The Uran-9 has been developed and is produced by JSC 766 UPTK (currently by Kalashnikov Concern), and promoted and offered by Rosoboronexport for the international market. The 12-tonne UCGV is designed for reconnaissance, fire support and anti-tank missions. It is armed with a 2A72 mod. ABM M30-M3 30mm autocannon from Impul's 2 (Sevastopol'), a 7.62-mm machine gun, a Shmel-M rocket-assisted flamethrower, Ataka anti-tank guided missile launchers (or other type), also Igla or Strela SAMs, FCS, cam IR sensors, and laser rangefinder.

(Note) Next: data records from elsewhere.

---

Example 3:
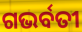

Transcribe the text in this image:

ଗଭର୍ବତୀ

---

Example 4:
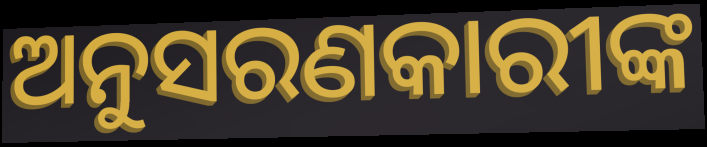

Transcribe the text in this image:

ଅନୁସରଣକାରୀଙ୍କ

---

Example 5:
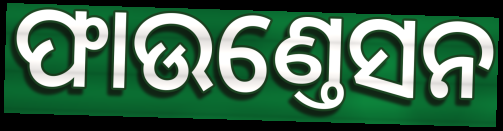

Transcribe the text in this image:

ଫାଉଣ୍ତେସନ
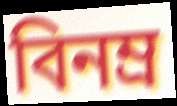
বিনম্ৰ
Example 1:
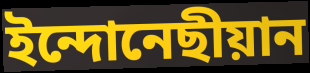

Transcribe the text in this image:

ইন্দোনেছীয়ান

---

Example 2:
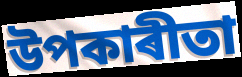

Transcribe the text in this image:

উপকাৰীতা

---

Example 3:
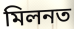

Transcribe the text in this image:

মিলনত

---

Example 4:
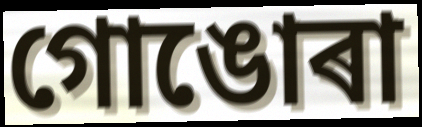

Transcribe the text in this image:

গোঙোৰা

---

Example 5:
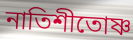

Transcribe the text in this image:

নাতিশীতোষ্ণ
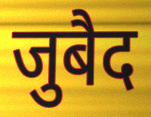
जुबैद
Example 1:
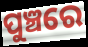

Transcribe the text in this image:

ପୁଞ୍ଚରେ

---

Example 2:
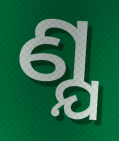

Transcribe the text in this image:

ଣ୍ଯ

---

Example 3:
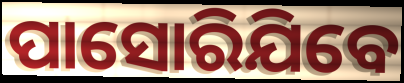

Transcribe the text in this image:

ପାସୋରିଯିବେ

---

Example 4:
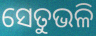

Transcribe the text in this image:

ସେତୁଭଳି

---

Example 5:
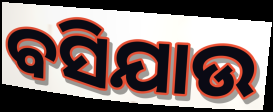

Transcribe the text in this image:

ବସିଯାଉ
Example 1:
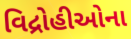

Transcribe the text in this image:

વિદ્રોહીઓના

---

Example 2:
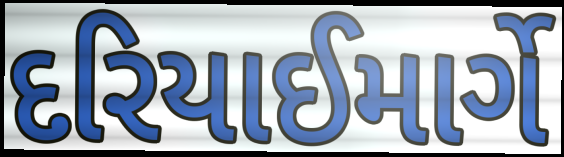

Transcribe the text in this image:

દરિયાઈમાર્ગે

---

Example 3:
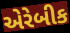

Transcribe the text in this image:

એરેબીક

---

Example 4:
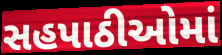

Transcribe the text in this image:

સહપાઠીઓમાં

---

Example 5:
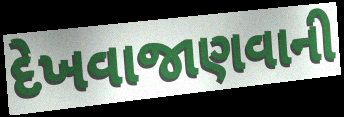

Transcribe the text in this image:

દેખવાજાણવાની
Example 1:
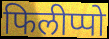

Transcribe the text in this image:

फिलीप्पो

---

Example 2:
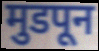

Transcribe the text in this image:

मुडपून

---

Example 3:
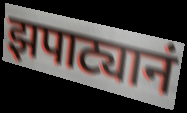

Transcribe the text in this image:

झपाट्यानं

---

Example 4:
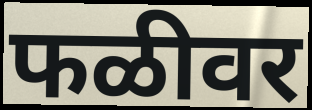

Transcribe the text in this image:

फळीवर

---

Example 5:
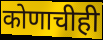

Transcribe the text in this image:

कोणाचीही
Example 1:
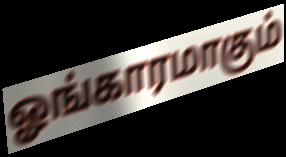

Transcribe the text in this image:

ஓங்காரமாகும்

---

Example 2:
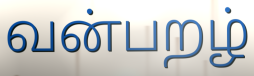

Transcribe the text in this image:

வன்பறழ்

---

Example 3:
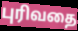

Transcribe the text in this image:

புரிவதை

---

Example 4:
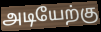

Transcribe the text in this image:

அடியேற்கு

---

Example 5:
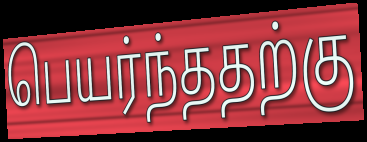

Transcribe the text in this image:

பெயர்ந்ததற்கு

The Uran-9 was first deployed during the Syrian Civil War, though according to a performance report of the 3rd Central Research Institute of the Ministry of Defence of the Russian Federation, the UCGV functioned poorly, and was unable to perform many of the missions assigned to it. On the other hand, an industry source claimed that “the vehicle has been tested in Syria and demonstrated high performance in an operational environment”, also noting that industry has consequently improved the system to increase the Uran-9's range, response time, and data bandwidth. Uran-9 was also used in the large-scale Vostok 2018 drills. The Uran-9 robotic armed vehicle finally entered military service in January 2019 while still undergoing various trials.